また、経営層では事業承継にかかわるニーズが増えています。後継者がいる場合も「二代目にしっかりした番頭役が欲しい」、逆に「先代に仕えていた番頭を変えたい」といった要望が寄せられています。共通するのは「求人メディアや登録型の人材紹介ではどうしても採れない」という相談だということです。
貴社はそのような採用が難しい人材のヘッドハンティングを行っているということですね。
リーマン・ショック以降ずっと感じていることですが、「欠員が出たら募集し、集まった中からベストな人材を選考する」といった従来の採用手法では、本当に業績に貢献できる人材を採用できない状況になっています。
当社では事業部長や次長、課長、専門職といったミドル層のヘッドハンティングに注力していますが、企業の人材ニーズが集中しているのはまさにこの階層です。しかし、ミドル層で即戦力となる求職者は転職市場にはそう多くいません。まして、どの企業も欲しいような評価の高い人材は、当然、現職場からも評価されて待遇も良いでしょうから自ら動くことはまれです。

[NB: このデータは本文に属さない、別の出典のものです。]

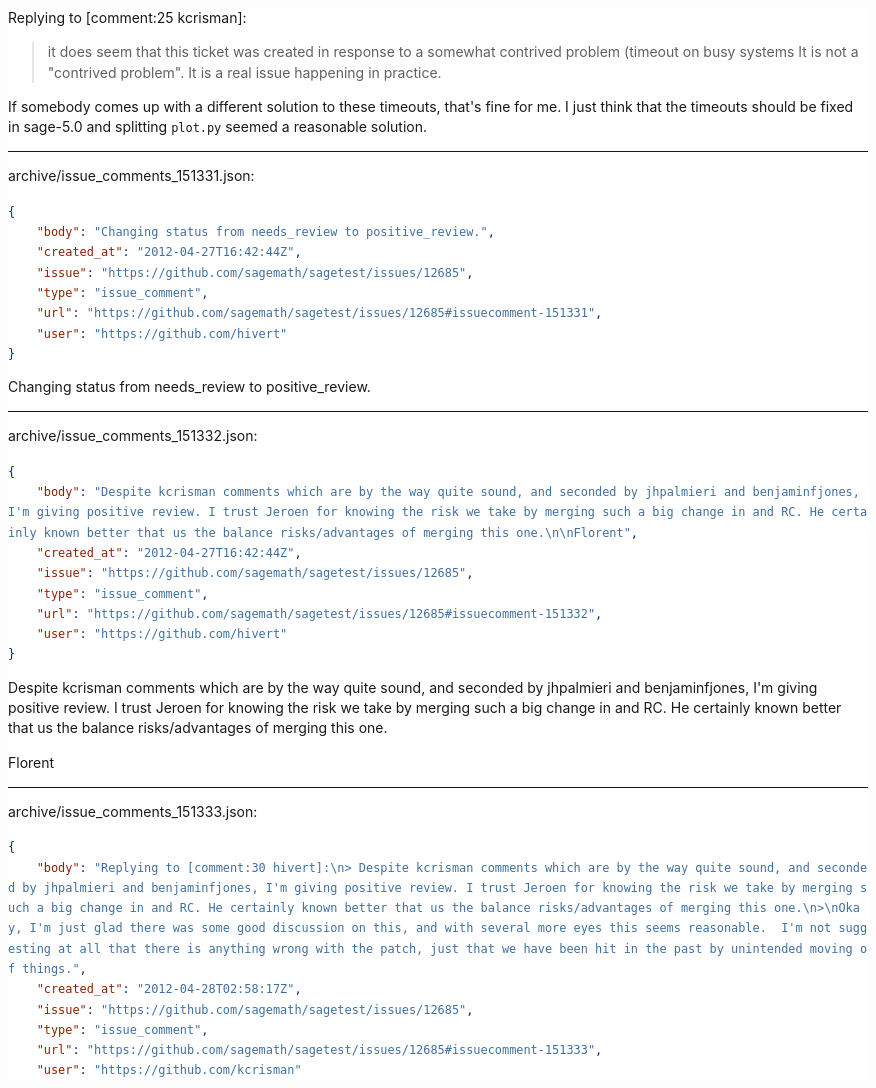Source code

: Replying to [comment:25 kcrisman]:
> it does seem that this ticket was created in response to a somewhat contrived problem (timeout on busy systems
It is not a "contrived problem".  It is a real issue happening in practice.

If somebody comes up with a different solution to these timeouts, that's fine for me.  I just think that the timeouts should be fixed in sage-5.0 and splitting `plot.py` seemed a reasonable solution.



---

archive/issue_comments_151331.json:
```json
{
    "body": "Changing status from needs_review to positive_review.",
    "created_at": "2012-04-27T16:42:44Z",
    "issue": "https://github.com/sagemath/sagetest/issues/12685",
    "type": "issue_comment",
    "url": "https://github.com/sagemath/sagetest/issues/12685#issuecomment-151331",
    "user": "https://github.com/hivert"
}
```

Changing status from needs_review to positive_review.



---

archive/issue_comments_151332.json:
```json
{
    "body": "Despite kcrisman comments which are by the way quite sound, and seconded by jhpalmieri and benjaminfjones, I'm giving positive review. I trust Jeroen for knowing the risk we take by merging such a big change in and RC. He certainly known better that us the balance risks/advantages of merging this one.\n\nFlorent",
    "created_at": "2012-04-27T16:42:44Z",
    "issue": "https://github.com/sagemath/sagetest/issues/12685",
    "type": "issue_comment",
    "url": "https://github.com/sagemath/sagetest/issues/12685#issuecomment-151332",
    "user": "https://github.com/hivert"
}
```

Despite kcrisman comments which are by the way quite sound, and seconded by jhpalmieri and benjaminfjones, I'm giving positive review. I trust Jeroen for knowing the risk we take by merging such a big change in and RC. He certainly known better that us the balance risks/advantages of merging this one.

Florent



---

archive/issue_comments_151333.json:
```json
{
    "body": "Replying to [comment:30 hivert]:\n> Despite kcrisman comments which are by the way quite sound, and seconded by jhpalmieri and benjaminfjones, I'm giving positive review. I trust Jeroen for knowing the risk we take by merging such a big change in and RC. He certainly known better that us the balance risks/advantages of merging this one.\n>\nOkay, I'm just glad there was some good discussion on this, and with several more eyes this seems reasonable.  I'm not suggesting at all that there is anything wrong with the patch, just that we have been hit in the past by unintended moving of things.",
    "created_at": "2012-04-28T02:58:17Z",
    "issue": "https://github.com/sagemath/sagetest/issues/12685",
    "type": "issue_comment",
    "url": "https://github.com/sagemath/sagetest/issues/12685#issuecomment-151333",
    "user": "https://github.com/kcrisman"
```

ですからこちらから動いて仕掛けていく「攻めの採用手法」が必要です。比較的名前が表に出やすい経営者や役員クラスにアプローチするエグゼクティブのヘッドハンティングとは異なり、ミドル層の人材を探し出すには専門的なノウハウが求められます。
どのような方法で人材情報を集めているのでしょうか。また、貴社の強みとなっている点は?
あらゆるソースや業界人へのネットワークを活用して人材情報を集めています。マスメディアや業界紙などはもちろん、特許などの専門分野によって必要となる情報もリサーチします。また、ネットにある情報から必要とする内容をクロールする独自のシステムも導入しています。
当社のコンサルタントは業界経験が平均15年程度と長い人物が多く、それぞれが独自ネットワークを持っていますが、その情報共有力は非常に高いと自負しています。当社では、1人のコンサルタントがクライアントと候補者の双方に対応する「一気通貫型」でコンサルティングを行っていますが、コンサルタントは自らの案件を決めるだけでなく、様々な情報を全社に提供することについても求められています。
人材業界では、コンサルタントが業績を上げるために自分のネットワークを抱え込むことが多いと聞きますが、それはその人材会社の評価制度がコンサルタント個人の成果だけを評価するものになっているからかもしれません。全員のネットワークを全社で共有して成果を最大化しようという社風ができていることと、専門性の高いコンサルタントが非常に労力が掛かるヘッドハンティングを地道にコツコツとやり続けていることが、当社の強みとなっています。
現職で活躍している人に転職を納得してもらうのは、なかなか難しいのではないでしょうか。
人の志向はそれぞれ違います。一見満足しているように見えても、「活躍の割に収入が少ない」「権限が小さい」「扱える事業予算が少ない」「望まない勤務地」「ワークライフバランスが悪い」など、どこかしら不満はあるものです。
それを私たちは「フックポイント」と言っているのですが、それを的確に把握する力がコンサルタントには不可欠で、転職の専門家として候補者に様々な可能性があることを示すわけです。また、コンサルタントはクライアントや仕事の魅力を的確に伝えるという役割を果たします。優秀な人材へ直接アプローチしたり、ハードな交渉も頻繁に起こるヘッドハンティングの現場における数多くのケーススタディーを蓄積し、クライアントと共有しています。
最後に、最近の業績と今後の事業方針について教えてください。
おかげさまで、業績は前年比で140~150%という好調なペースで推移しています。求人依頼に対するヘッドハンティングの成功率は92%で、良い人材を採用できたクライアントは「ヘッドハンティングなら採用できるんだ」という効果を実感し依頼を受ける職種も広がるため、リピート率は60%を超えています。
好調な業績の要因は、クライアントが真に必要とする人材像を明確にして、積極的にヘッドハンティングしていくスタイルにこだわり、注力してきたことだと思います。当社のヘッドハンティングは、コンサルタントがクライアントに深く入り込んで最適な採用プロジェクトを提案するオーダーメード・サービスで、「セミリテーナー」という着手金と成功報酬という料金体系となっています。
採用活動を「見える化」して、透明性の高いプロセスによって一つ一つのヘッドハンティングを確実に成功させることを大切にしていきたいと考えています。今後もクライアントの成長に最も貢献できるミドル層のヘッドハンティングを追求していきます。